(Items stored from a collection)
========================================================================

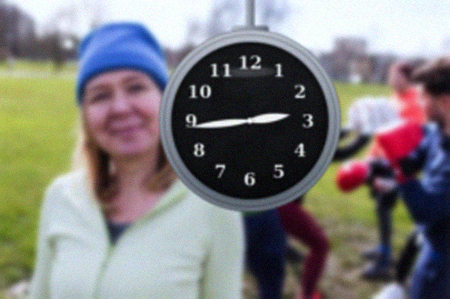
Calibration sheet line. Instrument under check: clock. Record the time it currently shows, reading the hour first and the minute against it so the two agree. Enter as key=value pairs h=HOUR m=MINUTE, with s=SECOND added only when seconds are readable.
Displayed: h=2 m=44
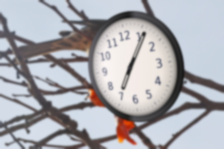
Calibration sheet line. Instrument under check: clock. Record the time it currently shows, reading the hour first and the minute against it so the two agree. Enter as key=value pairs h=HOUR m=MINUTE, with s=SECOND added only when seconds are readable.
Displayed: h=7 m=6
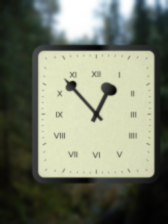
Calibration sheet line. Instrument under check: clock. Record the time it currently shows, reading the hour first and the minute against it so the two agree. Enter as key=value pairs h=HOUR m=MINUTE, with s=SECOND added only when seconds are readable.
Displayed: h=12 m=53
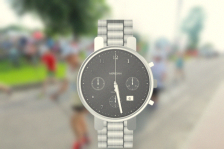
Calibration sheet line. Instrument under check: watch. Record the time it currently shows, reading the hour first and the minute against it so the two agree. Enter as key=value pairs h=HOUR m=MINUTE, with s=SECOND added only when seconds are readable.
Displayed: h=5 m=28
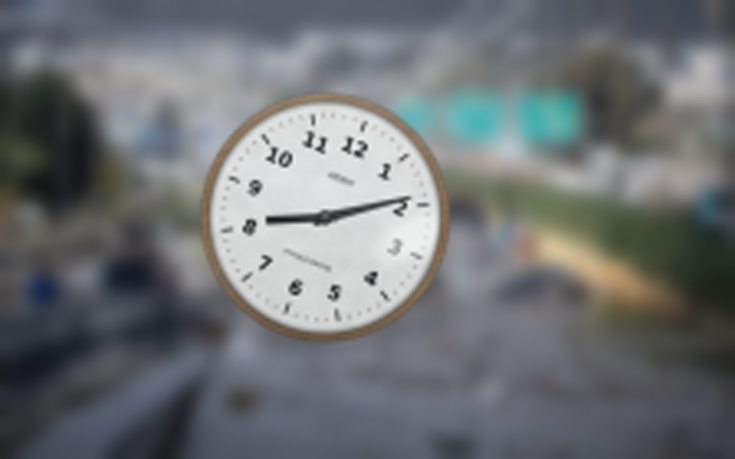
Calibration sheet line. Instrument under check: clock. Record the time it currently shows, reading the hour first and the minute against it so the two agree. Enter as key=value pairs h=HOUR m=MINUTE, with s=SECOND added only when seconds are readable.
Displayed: h=8 m=9
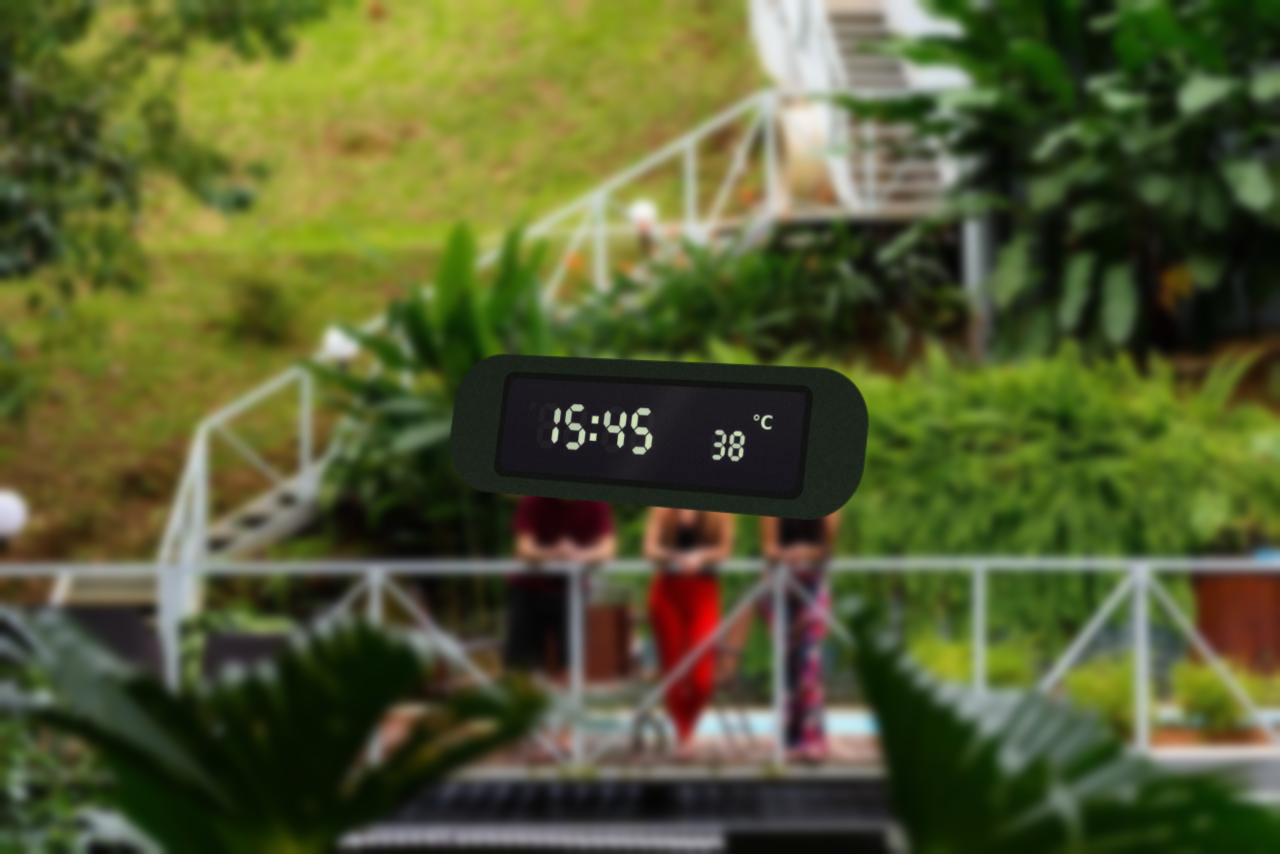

========================================================================

GOAL →
Give back all of the material above word for word, leaving out the pictures.

FULL OUTPUT →
Calibration sheet line. Instrument under check: clock. Record the time it currently shows, reading the hour first and the minute against it so the two agree. Enter as key=value pairs h=HOUR m=MINUTE, with s=SECOND added only when seconds are readable.
Displayed: h=2 m=44
Calibration sheet line. Instrument under check: clock. Record the time it currently shows, reading the hour first and the minute against it so the two agree. Enter as key=value pairs h=HOUR m=MINUTE, with s=SECOND added only when seconds are readable.
Displayed: h=7 m=6
Calibration sheet line. Instrument under check: clock. Record the time it currently shows, reading the hour first and the minute against it so the two agree. Enter as key=value pairs h=HOUR m=MINUTE, with s=SECOND added only when seconds are readable.
Displayed: h=12 m=53
Calibration sheet line. Instrument under check: watch. Record the time it currently shows, reading the hour first and the minute against it so the two agree. Enter as key=value pairs h=HOUR m=MINUTE, with s=SECOND added only when seconds are readable.
Displayed: h=5 m=28
Calibration sheet line. Instrument under check: clock. Record the time it currently shows, reading the hour first and the minute against it so the two agree. Enter as key=value pairs h=HOUR m=MINUTE, with s=SECOND added only when seconds are readable.
Displayed: h=8 m=9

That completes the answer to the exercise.